The vitreous fluid obtained from patients submitted to vitreoretinal surgery could be a useful material for indirectly exploring special factor levels in retina. In the present study, DKK-1 concentrations were found to be higher in the vitreous fluid in PDR patients when compared with those in the controls. However, apart from local production, the elevated proteins levels in the vitreous can be influenced by the blood levels through vitreous hemorrhage and the disruption of the blood–retinal barrier as found in DR. In this study, the influence of vitreous hemorrhage was ruled out, as all vitreous samples, in which recent clinical vitreous hemorrhage (<2 months) was reported or hemoglobin was detected in the vitreous, were rejected. The breakdown of the blood–retinal barrier that exists in DR could facilitate the passage of DKK-1 from systemic circulation into the vitreous body. Our results revealed the increase of intravitreal total protein concentration observed in PDR patients in comparison with non-diabetic controls and no significant difference of DKK-1 concentrations between DR and non-diabetes groups was found after normalization to total vitreous proteins concentrations. These findings suggest that the enhancement of DKK-1 in patients with PDR mainly derive from the blood diffusion due to the disruption of blood–retinal barrier but not local production in retina.
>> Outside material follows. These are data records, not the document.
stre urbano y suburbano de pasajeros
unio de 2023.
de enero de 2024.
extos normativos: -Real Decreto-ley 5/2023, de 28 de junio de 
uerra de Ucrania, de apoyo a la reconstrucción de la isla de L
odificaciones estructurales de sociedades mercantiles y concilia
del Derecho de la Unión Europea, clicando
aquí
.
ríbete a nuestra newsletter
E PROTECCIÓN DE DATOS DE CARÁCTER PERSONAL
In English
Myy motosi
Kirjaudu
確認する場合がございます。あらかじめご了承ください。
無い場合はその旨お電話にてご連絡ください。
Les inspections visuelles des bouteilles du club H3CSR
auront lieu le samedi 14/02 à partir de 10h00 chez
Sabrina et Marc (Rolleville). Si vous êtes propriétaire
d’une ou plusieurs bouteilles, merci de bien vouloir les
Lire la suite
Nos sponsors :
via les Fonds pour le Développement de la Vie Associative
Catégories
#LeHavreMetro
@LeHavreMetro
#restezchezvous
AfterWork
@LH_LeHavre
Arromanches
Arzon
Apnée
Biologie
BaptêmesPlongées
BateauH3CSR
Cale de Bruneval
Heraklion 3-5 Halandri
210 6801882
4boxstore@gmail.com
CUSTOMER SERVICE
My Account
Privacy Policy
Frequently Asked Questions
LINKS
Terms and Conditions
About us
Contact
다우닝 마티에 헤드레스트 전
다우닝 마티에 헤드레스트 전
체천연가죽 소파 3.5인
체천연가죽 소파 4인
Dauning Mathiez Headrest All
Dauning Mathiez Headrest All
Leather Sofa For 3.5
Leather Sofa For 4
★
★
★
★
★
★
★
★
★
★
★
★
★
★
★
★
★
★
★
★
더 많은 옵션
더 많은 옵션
It is reported that the DKK-1 mRNA is expressed at low levels in most other normal human tissues, such as the heart, liver, lung, kidney, brain, and bone marrow.21 This result was supported by our data in this study that DKK-1 was at low levels (18.69–239.52 pg/ml) in human vitreous, being strikingly lower than those in the plasma in controls. Our result suggests that DKK-1 may be produced at low levels in ocular tissues, and little of the circulating DKK-1 may leak into the ocular fluid under normal conditions. In PDR patients, the vitreous levels of DKK-1, even the highest recorded here (596.96 pg/ml), was also lower than that in the plasma (752.02 pg/ml). These indicated that the increased DKK-1 level in the vitreous humor of PDR patients would not be sufficient to inhibit the abnormal activation of the Wnt signaling pathway, regardless of its origin, suggesting that subretinal or intravitreal injection of DKK-1 could be a therapeutic strategy for DR.
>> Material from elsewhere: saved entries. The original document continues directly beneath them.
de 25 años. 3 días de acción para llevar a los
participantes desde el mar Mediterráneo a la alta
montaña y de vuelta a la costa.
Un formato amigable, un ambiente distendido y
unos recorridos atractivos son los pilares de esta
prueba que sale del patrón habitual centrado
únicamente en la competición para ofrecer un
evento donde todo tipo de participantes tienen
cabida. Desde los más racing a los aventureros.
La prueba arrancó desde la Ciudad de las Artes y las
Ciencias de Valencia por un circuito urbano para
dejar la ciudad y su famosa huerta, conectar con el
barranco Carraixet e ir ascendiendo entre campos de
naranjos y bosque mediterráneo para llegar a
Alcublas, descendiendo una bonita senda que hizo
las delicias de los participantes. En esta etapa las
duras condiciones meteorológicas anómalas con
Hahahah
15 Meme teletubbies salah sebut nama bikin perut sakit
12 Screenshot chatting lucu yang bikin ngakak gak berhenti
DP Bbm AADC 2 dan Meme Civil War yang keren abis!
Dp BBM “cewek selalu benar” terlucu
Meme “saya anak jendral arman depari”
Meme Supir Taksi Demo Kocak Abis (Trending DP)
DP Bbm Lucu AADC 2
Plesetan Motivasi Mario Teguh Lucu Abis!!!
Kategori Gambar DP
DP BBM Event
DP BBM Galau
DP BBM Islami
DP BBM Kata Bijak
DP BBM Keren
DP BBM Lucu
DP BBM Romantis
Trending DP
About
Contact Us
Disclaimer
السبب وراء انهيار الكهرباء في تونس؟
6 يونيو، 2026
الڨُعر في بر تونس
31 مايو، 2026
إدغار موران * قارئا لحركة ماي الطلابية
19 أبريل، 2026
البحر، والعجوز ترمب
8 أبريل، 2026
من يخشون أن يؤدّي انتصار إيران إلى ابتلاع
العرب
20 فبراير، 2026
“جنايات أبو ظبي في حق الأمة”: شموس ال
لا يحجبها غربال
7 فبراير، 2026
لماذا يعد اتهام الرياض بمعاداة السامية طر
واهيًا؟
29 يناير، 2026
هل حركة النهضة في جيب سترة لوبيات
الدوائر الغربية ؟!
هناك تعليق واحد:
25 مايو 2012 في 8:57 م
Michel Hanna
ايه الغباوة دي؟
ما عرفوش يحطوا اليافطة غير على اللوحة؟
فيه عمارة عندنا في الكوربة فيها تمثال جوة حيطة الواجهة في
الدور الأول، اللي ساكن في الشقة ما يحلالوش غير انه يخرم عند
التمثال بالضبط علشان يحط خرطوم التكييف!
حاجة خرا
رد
Our study has the following limitations. First, it is a case–control study and further longitudinal clinical studies are necessary to clarify whether or not lower circulating DKK-1 levels are more susceptible to DR or diabetic vascular complications, or measuring DKK-1 levels is a useful means to aid early diagnosis, prospectively determine prognosis. Second, the vitreous fluid obtained from patients undergoing vitreoretinal surgery is an indirect measure. However, it is very difficult to perform a direct method of quantification of DKK-1 levels in the human retina. Finally, as the number of study subjects was notlarge, we did not evaluate the relationship between DKK-1 levels and clinical characteristics such as gender, age, levels of FBG or HbA1c, duration and therapy of diabetes, presence, duration and therapy of concomitant disease hypertension and polyneuropathy, which should be confirmed by further studies.
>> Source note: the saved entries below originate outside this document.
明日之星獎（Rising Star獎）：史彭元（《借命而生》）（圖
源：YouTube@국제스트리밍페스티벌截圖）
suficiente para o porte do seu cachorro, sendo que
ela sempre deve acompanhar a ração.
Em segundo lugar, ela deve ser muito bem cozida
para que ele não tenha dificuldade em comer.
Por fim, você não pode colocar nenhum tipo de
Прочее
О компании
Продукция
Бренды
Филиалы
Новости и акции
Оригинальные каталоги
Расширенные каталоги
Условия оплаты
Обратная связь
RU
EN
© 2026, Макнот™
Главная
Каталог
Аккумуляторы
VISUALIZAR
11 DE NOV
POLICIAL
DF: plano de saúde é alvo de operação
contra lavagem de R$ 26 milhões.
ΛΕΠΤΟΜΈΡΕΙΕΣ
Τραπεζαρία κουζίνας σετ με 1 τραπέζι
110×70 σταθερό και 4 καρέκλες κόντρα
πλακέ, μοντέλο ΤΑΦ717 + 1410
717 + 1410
In conclusion, we first investigated DKK-1 levels in the circulation in DR patients, and provided the first evidence of DKK-1 presence in the vitreous fluid. Our results showed that decreased DKK-1 levels are associated with the presence and the progression of DR. The decreased circulating DKK-1 levels may contribute to the Wnt pathway activation in retina in DR, and have potential to become a biomarker for prediction of DR. DKK-1 was detected at very low levels in the vitreous humor. Our study may potentially have clinical importance, which will not only enhance understanding of the pathogenic mechanisms of DR, especially PDR, or ocular vascular disorders, but also could provide basis for new strategies for PDR treatment, or provide evidence to develop a novel biomarker for prediction and prognosis of this disease.